A small fire breakout can quickly escalate to a massive fire hazard in just a few seconds. You may not even get a warning before the situation becomes uncontrollable. The problem is not that you didn’t notice or that the fire alarm systems failed; it’s just that they weren’t too responsive when the fire was small and went unnoticed. Traditional fire alarm systems with conventional detectors and sensors still rely on the physical signs of the fire like smoke and temperature limits. They only activate the alarm and fire suppression systems when the fire breaks the threshold limit of the detectors. Which is too slow!
This is where the AI technology and IoT comes into play to improve the responsiveness of fire alarm systems for quick alerts and activating fire suppression systems. AI analytics allow the system to not only detect the physical signs with high efficiency but also the patterns, which improves the overall responsiveness.
Let’s further discuss in detail about the limitations of traditional fire alarm systems and how AI and IoT technology helps to upgrade it.
What are AI and IoT-Based Fire Alarm Systems?
AI and IoT based fire alarm systems are more advanced and reliable than traditional systems. They use the Internet of Things, or IoT, to constantly monitor for the signs of a fire breakout by collecting environmental data in real-time, such as smoke and temperature. Whereas the AI analytics analyzes the collected data to anticipate fire breakouts and automates the emergency response based on the threat level. Both these technologies working together eliminate the chances of false fire alarms and make the process more reliable.
Limitations of Traditional Fire Alarm Systems
Traditional fire alarm systems still work based on simple trigger and response models which are effective in basic situations and environment, but lack efficiency for complex facilities like schools, hospitals, research labs, and more.
Here are the drawbacks of traditional fire alarm systems:
High False Alarm Rates
A conventional fire alarm system can trigger alarms based on the presence of regular dust, smoke or heat, which can be or cannot be due to real fire hazard. These systems cannot differentiate between the natural environment and real danger which increases the false alarm rates.
No Cross-Verification Between Sensors
Traditional safety systems use multiple sensors in different devices, such as detectors that are not connected to each other. These sensors work independently and do not verify the fire threat by sharing information, which reduces the false alarm triggers. When multiple sensors can confirm the presence of fire breakout, it reduces the chances of false triggers.
Limited Remote Monitoring
Traditional fire alarm control panels can only show the status of every connected device when there is a physical connection. They cannot remotely transfer data to the system database or the user’s personal device for instant alerts.
High Maintenance Requirements
As the conventional systems cannot convey their working status remotely, the physical inspections have to be carried out frequently, which increases the maintenance needs of the system. Technicians have to manually check the status of every connected device and find out about the fault.
How AI and IoT Technology Has Improved the Functioning of Fire Alarm Systems?
Here are the major upgrades that AI and IoT technology have offered to modern fire alarm systems:
Significant Reduction in False Alarms
Where traditional fire alarm systems depend on physical signs for detecting and activating the fire alarms. The modern AI-based fire alarm systems work efficiently by verifying the presence of a fire breakout with multiple sensors and critical reasoning. They can communicate to multiple sensors at once to confirm the signal and analyze the data carefully before triggering the alarm. All these measures are carried out in microseconds to prevent the delay.
Faster Emergency Response
In addition to accurate detection, modern AI and IoT-based fire alarm systems can detect and activate emergency response within seconds. These systems have every device and sensor connected to each which helps quickly verify the signs of a fire breakout and activate the suppression measures and alert the occupants to evacuate the building early.
Predictive Detection
AI analytics in fire alarm systems run various simulations and conditions before triggering the fire alarms. They analyze the data collected by all the sensors to know the current situation and predict the risks involved if things go in that direction. They consider the readings of every detector and ensure that it matches with other sensors. After the intense verification the system activates the alarms.

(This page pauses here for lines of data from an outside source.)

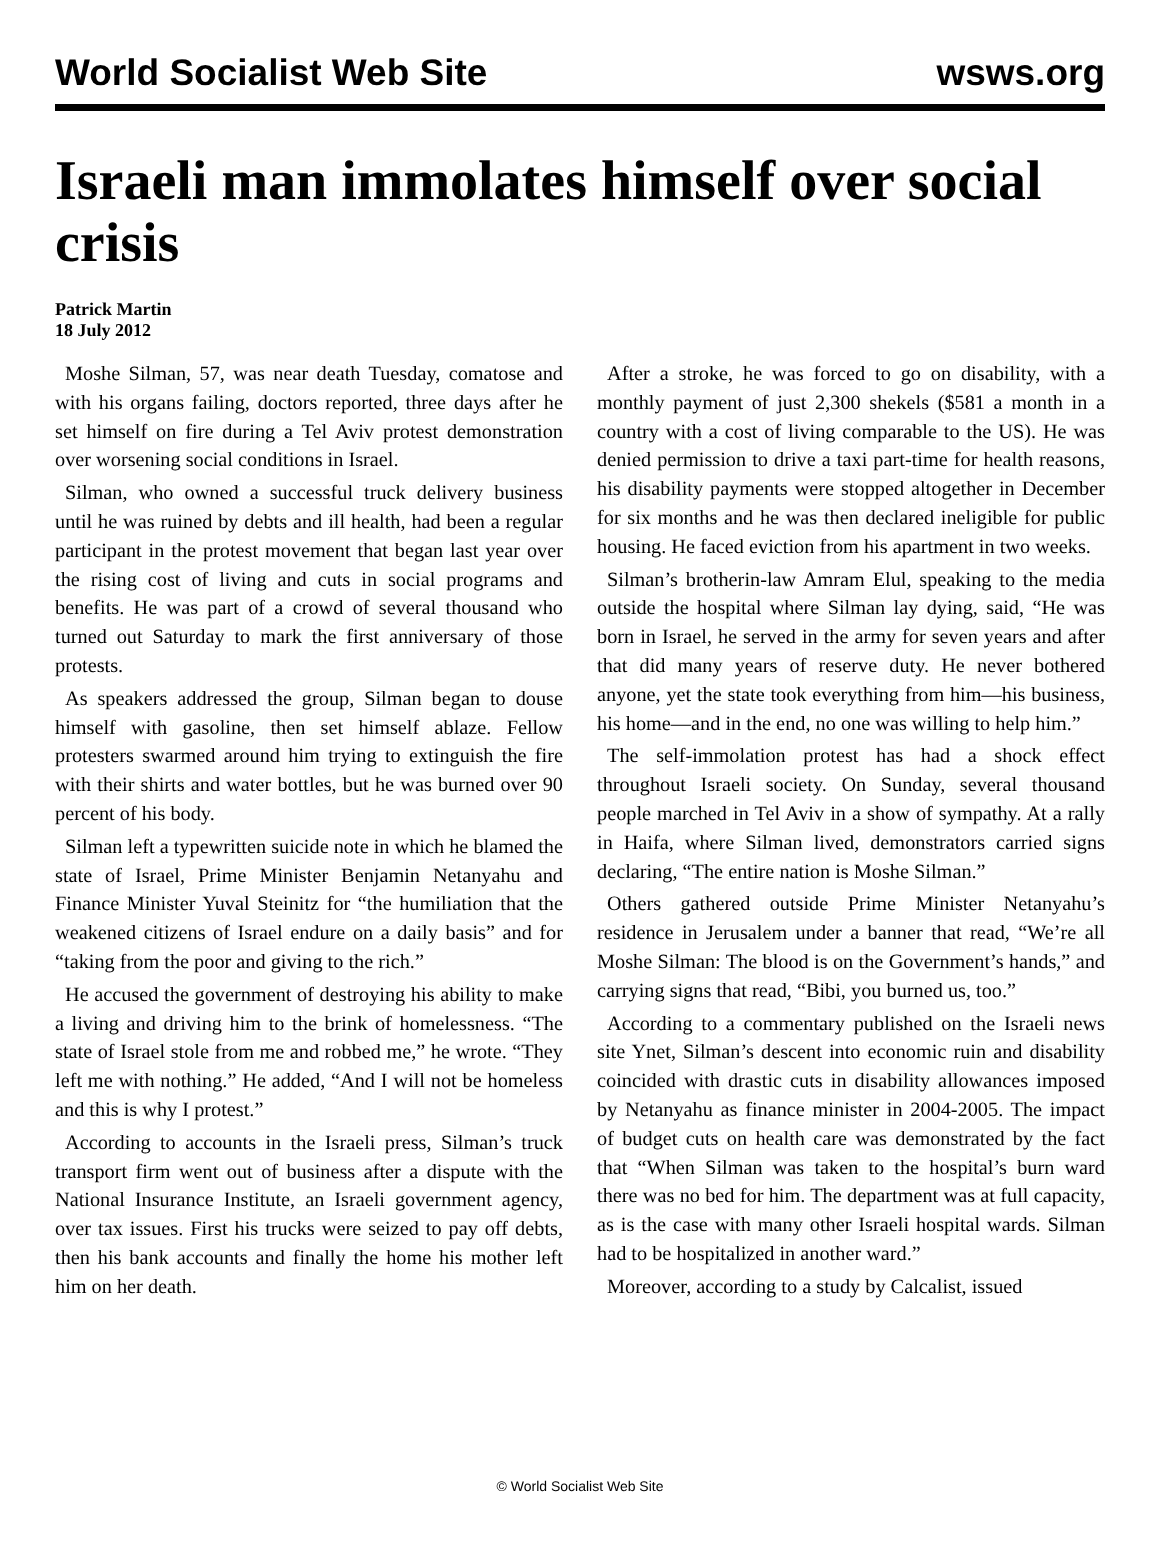World Socialist Web Site wsws.org
Israeli man immolates himself over social crisis
Patrick Martin
18 July 2012
Moshe Silman, 57, was near death Tuesday, comatose and with his organs failing, doctors reported, three days after he set himself on fire during a Tel Aviv protest demonstration over worsening social conditions in Israel.
Silman, who owned a successful truck delivery business until he was ruined by debts and ill health, had been a regular participant in the protest movement that began last year over the rising cost of living and cuts in social programs and benefits. He was part of a crowd of several thousand who turned out Saturday to mark the first anniversary of those protests.
As speakers addressed the group, Silman began to douse himself with gasoline, then set himself ablaze. Fellow protesters swarmed around him trying to extinguish the fire with their shirts and water bottles, but he was burned over 90 percent of his body.
Silman left a typewritten suicide note in which he blamed the state of Israel, Prime Minister Benjamin Netanyahu and Finance Minister Yuval Steinitz for “the humiliation that the weakened citizens of Israel endure on a daily basis” and for “taking from the poor and giving to the rich.”
He accused the government of destroying his ability to make a living and driving him to the brink of homelessness. “The state of Israel stole from me and robbed me,” he wrote. “They left me with nothing.” He added, “And I will not be homeless and this is why I protest.”
According to accounts in the Israeli press, Silman’s truck transport firm went out of business after a dispute with the National Insurance Institute, an Israeli government agency, over tax issues. First his trucks were seized to pay off debts, then his bank accounts and finally the home his mother left him on her death.
After a stroke, he was forced to go on disability, with a monthly payment of just 2,300 shekels ($581 a month in a country with a cost of living comparable to the US). He was denied permission to drive a taxi part-time for health reasons, his disability payments were stopped altogether in December for six months and he was then declared ineligible for public housing. He faced eviction from his apartment in two weeks.
Silman’s brotherin-law Amram Elul, speaking to the media outside the hospital where Silman lay dying, said, “He was born in Israel, he served in the army for seven years and after that did many years of reserve duty. He never bothered anyone, yet the state took everything from him—his business, his home—and in the end, no one was willing to help him.”
The self-immolation protest has had a shock effect throughout Israeli society. On Sunday, several thousand people marched in Tel Aviv in a show of sympathy. At a rally in Haifa, where Silman lived, demonstrators carried signs declaring, “The entire nation is Moshe Silman.”
Others gathered outside Prime Minister Netanyahu’s residence in Jerusalem under a banner that read, “We’re all Moshe Silman: The blood is on the Government’s hands,” and carrying signs that read, “Bibi, you burned us, too.”
According to a commentary published on the Israeli news site Ynet, Silman’s descent into economic ruin and disability coincided with drastic cuts in disability allowances imposed by Netanyahu as finance minister in 2004-2005. The impact of budget cuts on health care was demonstrated by the fact that “When Silman was taken to the hospital’s burn ward there was no bed for him. The department was at full capacity, as is the case with many other Israeli hospital wards. Silman had to be hospitalized in another ward.”
Moreover, according to a study by Calcalist, issued
© World Socialist Web Site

Real-Time Malfunction and Fault Alerts
Modern fire alarm systems that have AI analytics can self-diagnose the detectors and connected components for errors. They can immediately convey the minor errors to the users and send instant alerts if the system gets compromised due to a single detector or any other component. The AI support can inspect the systems 24/7 without the need for manual interference increasing the system’s reliability.
Applications of AI and IoT Based Smart Fire Alarm Systems
Here are the spaces in which smart fire alarm systems can offer early detection and effective preventive measures to save lives:
- Commercial buildings and IT parks
- Manufacturing and warehouses
- Hospitals and healthcare
- Data centres
- Residential high-rises
Conclusion
Fire safety systems have rapidly evolved over the years from traditional trigger and action response to well synchronised predictive solutions. The devices used in modern AI based safety systems use advanced fire detection technology that can reduce false alarms and improve the overall accuracy of the systems. With better safety, they also have low maintenance needs and cost, which benefits the users in the long run.